## PROBLEM TO WORK ON
Note each line in the data holding the string "votre" and report it.

## RECORDS FOR THIS TASK
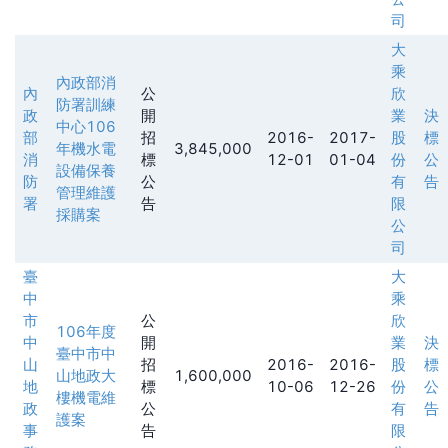
司
大
乘
內政部消
內
公
欣
防署訓練
政
開
業
決
中心106
部
招
2016-
2017-
股
標
年機水電
3,845,000
消
標
12-01
01-04
份
公
設備保養
防
公
有
告
管理維護
署
告
限
採購案
公
司
臺
大
中
乘
市
公
欣
106年度
中
開
業
決
臺中市中
山
招
2016-
2016-
股
標
山地政大
1,600,000
地
標
10-06
12-26
份
公
樓機電維
政
公
有
告
護案
事
告
限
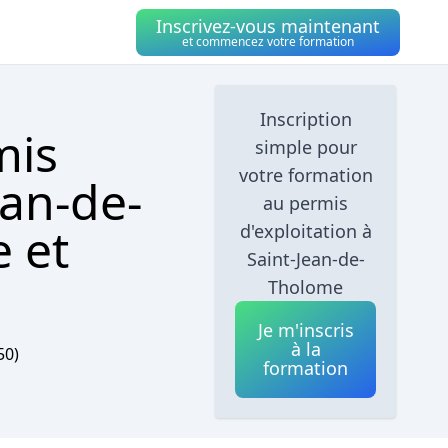
Inscrivez-vous maintenant
et commencez votre formation
Inscription
mis
simple pour
votre formation
ean-de-
au permis
e et
d'exploitation à
Saint-Jean-de-
Tholome
Je m'inscris
à la
50)
formation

## ANSWER FOR THIS EXERCISE
et commencez votre formation
votre formation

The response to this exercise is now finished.